La historia de Olga es un relato de tesón y paciencia: “Mi deseo era ser madre. No tenía pareja y mi trabajo me proporcionaba estabilidad económica, así que decidí emprender mi maternidad en solitario. Empecé en 2015 y, después de seis inseminaciones fallidas, un año más tarde comencé con el tratamiento in vitro. En septiembre de 2016 me comunicaron por fin que estaba embarazada, pero el 7 de diciembre sufrí un ictus hemorrágico provocado por un aneurisma. Desde ese día y hasta el mes de abril, en el que nació Marta, mi hija, todo fue un huracán de hospitales, traqueotomías, complicaciones, rehabilitación... Pero ahora la niña tiene cinco años y, después de todo este tiempo, ya podemos mantener conversaciones ella y yo sobre lo que me ocurre. Yo intento adaptar mis respuestas a sus preguntas, pero siempre, siempre, le cuento la verdad”.
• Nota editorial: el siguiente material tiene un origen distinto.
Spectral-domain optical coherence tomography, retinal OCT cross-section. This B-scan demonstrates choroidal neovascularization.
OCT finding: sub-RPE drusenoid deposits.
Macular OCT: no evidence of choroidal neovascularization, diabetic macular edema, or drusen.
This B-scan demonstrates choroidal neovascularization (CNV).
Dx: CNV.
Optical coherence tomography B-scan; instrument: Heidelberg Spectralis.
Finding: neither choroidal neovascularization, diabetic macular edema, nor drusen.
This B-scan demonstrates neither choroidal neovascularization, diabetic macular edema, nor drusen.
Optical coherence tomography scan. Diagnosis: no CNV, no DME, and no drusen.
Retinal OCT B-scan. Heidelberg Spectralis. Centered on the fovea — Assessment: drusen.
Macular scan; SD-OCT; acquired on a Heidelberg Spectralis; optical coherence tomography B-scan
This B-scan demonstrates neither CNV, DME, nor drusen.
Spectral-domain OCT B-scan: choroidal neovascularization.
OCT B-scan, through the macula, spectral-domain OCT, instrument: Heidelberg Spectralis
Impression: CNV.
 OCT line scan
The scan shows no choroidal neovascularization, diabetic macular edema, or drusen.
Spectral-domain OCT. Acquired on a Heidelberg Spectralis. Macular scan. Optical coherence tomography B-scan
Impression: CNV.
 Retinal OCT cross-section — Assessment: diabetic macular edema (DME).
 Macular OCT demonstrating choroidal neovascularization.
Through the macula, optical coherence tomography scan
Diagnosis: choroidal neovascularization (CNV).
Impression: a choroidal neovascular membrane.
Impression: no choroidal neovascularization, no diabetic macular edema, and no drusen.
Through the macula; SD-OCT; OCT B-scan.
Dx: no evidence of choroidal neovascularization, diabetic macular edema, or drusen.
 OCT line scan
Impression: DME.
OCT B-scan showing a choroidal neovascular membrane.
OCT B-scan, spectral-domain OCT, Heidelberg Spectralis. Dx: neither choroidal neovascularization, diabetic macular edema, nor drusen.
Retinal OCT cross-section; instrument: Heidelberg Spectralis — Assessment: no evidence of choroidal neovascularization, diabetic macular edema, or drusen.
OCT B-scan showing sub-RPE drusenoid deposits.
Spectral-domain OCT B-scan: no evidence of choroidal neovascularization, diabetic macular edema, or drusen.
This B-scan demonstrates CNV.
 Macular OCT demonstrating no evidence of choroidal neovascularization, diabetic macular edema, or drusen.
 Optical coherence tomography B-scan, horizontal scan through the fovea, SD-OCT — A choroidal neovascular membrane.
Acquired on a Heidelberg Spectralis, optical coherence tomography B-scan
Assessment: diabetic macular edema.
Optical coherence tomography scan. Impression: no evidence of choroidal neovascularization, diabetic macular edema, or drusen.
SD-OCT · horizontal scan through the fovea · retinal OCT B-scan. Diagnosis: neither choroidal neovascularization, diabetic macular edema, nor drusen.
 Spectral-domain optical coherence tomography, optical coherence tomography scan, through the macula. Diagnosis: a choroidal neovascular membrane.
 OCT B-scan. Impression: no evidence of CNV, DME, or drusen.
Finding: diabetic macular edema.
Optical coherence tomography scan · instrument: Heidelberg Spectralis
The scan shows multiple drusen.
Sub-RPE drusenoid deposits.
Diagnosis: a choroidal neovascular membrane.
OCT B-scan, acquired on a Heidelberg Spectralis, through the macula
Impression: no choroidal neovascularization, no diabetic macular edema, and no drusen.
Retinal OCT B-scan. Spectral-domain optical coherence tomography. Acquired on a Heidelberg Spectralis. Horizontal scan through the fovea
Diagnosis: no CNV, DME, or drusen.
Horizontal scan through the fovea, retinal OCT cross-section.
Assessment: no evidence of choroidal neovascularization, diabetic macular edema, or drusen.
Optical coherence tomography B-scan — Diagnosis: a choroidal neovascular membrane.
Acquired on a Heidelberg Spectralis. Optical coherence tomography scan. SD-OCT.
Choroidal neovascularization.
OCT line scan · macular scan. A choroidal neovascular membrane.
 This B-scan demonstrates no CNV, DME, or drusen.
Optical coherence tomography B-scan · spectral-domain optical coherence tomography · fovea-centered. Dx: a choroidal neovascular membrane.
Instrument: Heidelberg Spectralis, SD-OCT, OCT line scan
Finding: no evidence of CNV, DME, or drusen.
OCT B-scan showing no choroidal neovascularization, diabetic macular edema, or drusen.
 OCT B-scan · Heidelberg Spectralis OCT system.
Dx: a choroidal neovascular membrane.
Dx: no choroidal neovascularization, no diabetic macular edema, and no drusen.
En este punto, es inevitable cuestionarse cómo se establecen los vínculos entre las madres con DCA y sus hijos e hijas. ¿Se llega en algún momento a normalizar la crianza? “Cuando Marta era un bebé”, prosigue Olga, “necesitaba permanentemente la ayuda de terceras personas porque, sinceramente, no era capaz de cuidarla. Si la quería coger, por ejemplo, le tenía que pedir a alguien que la pusiera en mis brazos. Tenía que vivir mi maternidad siempre acompañada de otra persona. Ahora que la niña tiene cinco años la ayuda ha ido disminuyendo, pero sigo necesitando apoyo, incluso a veces de la propia Marta”.
Alba de Lara (Madrid, 34 años) lo tiene claro: “Nuestros hijos e hijas normalizan lo que nos sucede. Somos nosotras, las adultas, quienes le sumamos importancia”, una idea que Olga remata: “Recuerdo que, cuando Marta aprendió a ponerse de pie, inventamos una manera de poder abrazarnos las dos. Yo le pedía que se subiese encima de la cama con la excusa de que estuviésemos las dos a la misma altura, pero la realidad era que yo me sentía más segura apoyando las pantorrillas en el lateral del colchón para no perder el equilibrio mientras la cogía. A medida que ella ha ido creciendo y siendo consciente de mi realidad, yo he podido ir explicándole cosas y eso ha hecho que estemos cada día más unidas”.